*** Listed records Section Begins ***

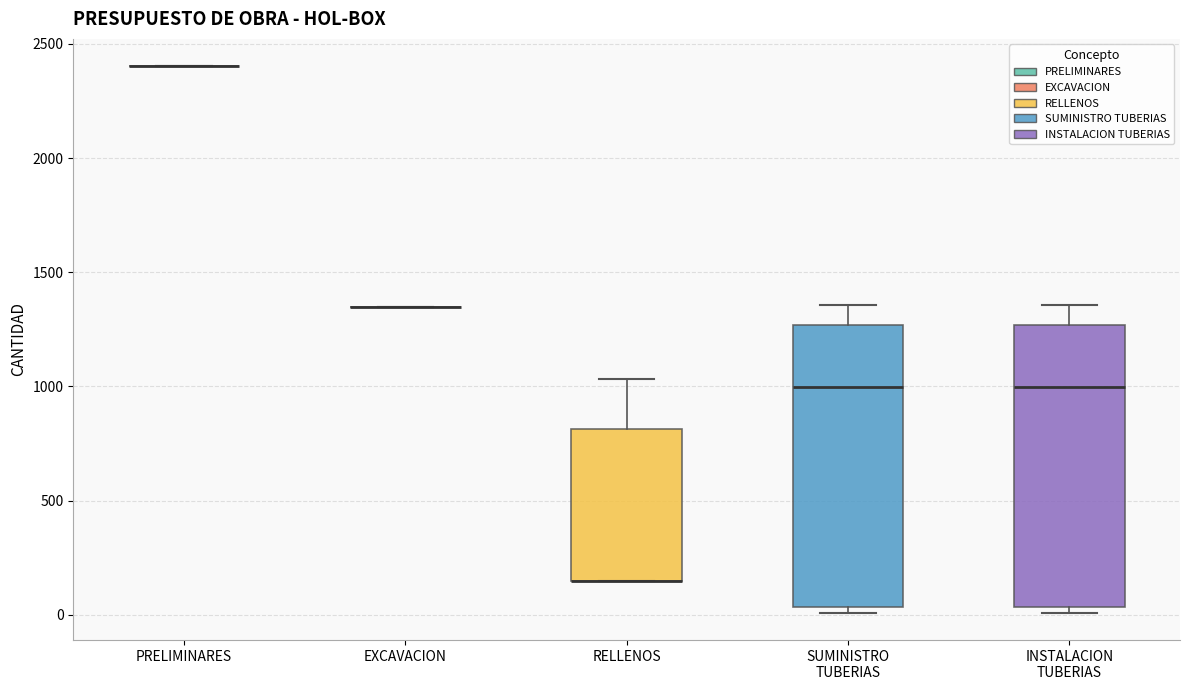

Reading left to right, transcribe this box plot: for each box, give where its median line is, the range the box spans, and where its two whiskers end, as read against the y-axis. The values are not printed on the chart, so give them approximately, as read against the axis.

PRELIMINARES: box collapsed to a line at 2400, whiskers 2400 to 2400
EXCAVACION: box collapsed to a line at 1350, whiskers 1350 to 1350
RELLENOS: median 150 (drawn on the box's lower edge), box 150 to 800, whiskers 150 to 1050
SUMINISTRO TUBERIAS: median 1000, box 50 to 1250, whiskers 0 to 1350
INSTALACION TUBERIAS: median 1000, box 50 to 1250, whiskers 0 to 1350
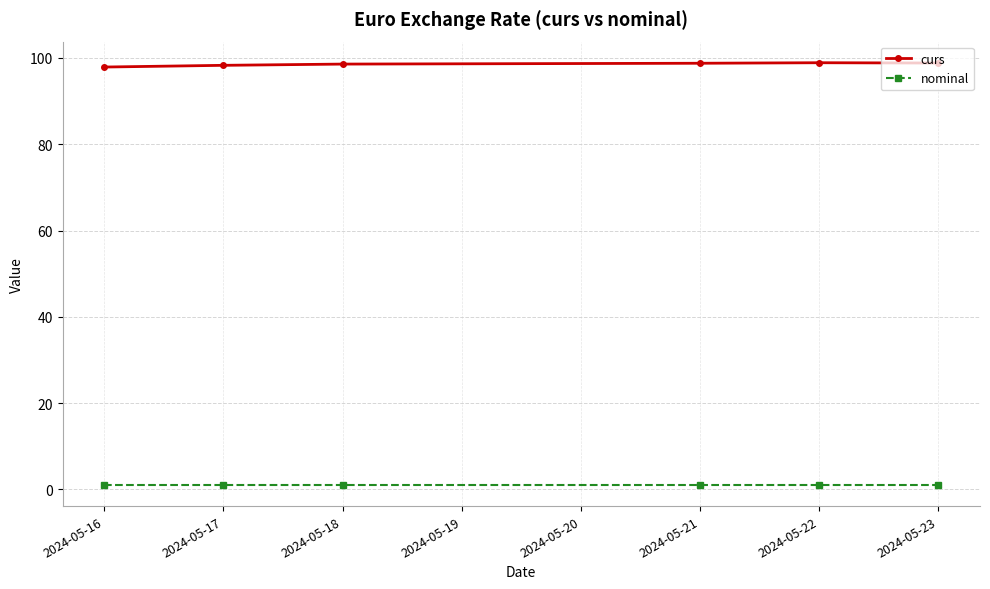

At how many categories does at least one series exceed 10?

6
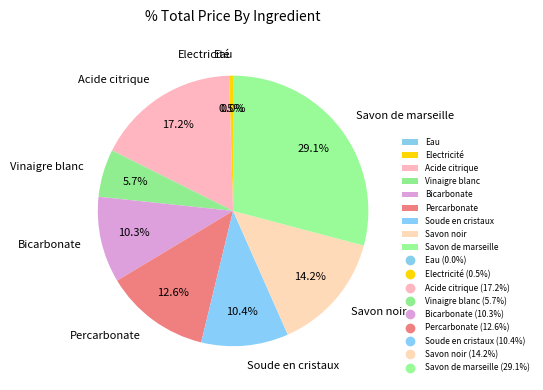

Between Bicarbonate and Savon de marseille, which is larger?

Savon de marseille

*** Listed records Section Ends ***

**Instructions to follow:** From the data above, copy out every line that contains the word "whiskers".

**Task answer:**
Reading left to right, transcribe this box plot: for each box, give where its median line is, the range the box spans, and where its two whiskers end, as read against the y-axis. The values are not printed on the chart, so give them approximately, as read against the axis.
PRELIMINARES: box collapsed to a line at 2400, whiskers 2400 to 2400
EXCAVACION: box collapsed to a line at 1350, whiskers 1350 to 1350
RELLENOS: median 150 (drawn on the box's lower edge), box 150 to 800, whiskers 150 to 1050
SUMINISTRO TUBERIAS: median 1000, box 50 to 1250, whiskers 0 to 1350
INSTALACION TUBERIAS: median 1000, box 50 to 1250, whiskers 0 to 1350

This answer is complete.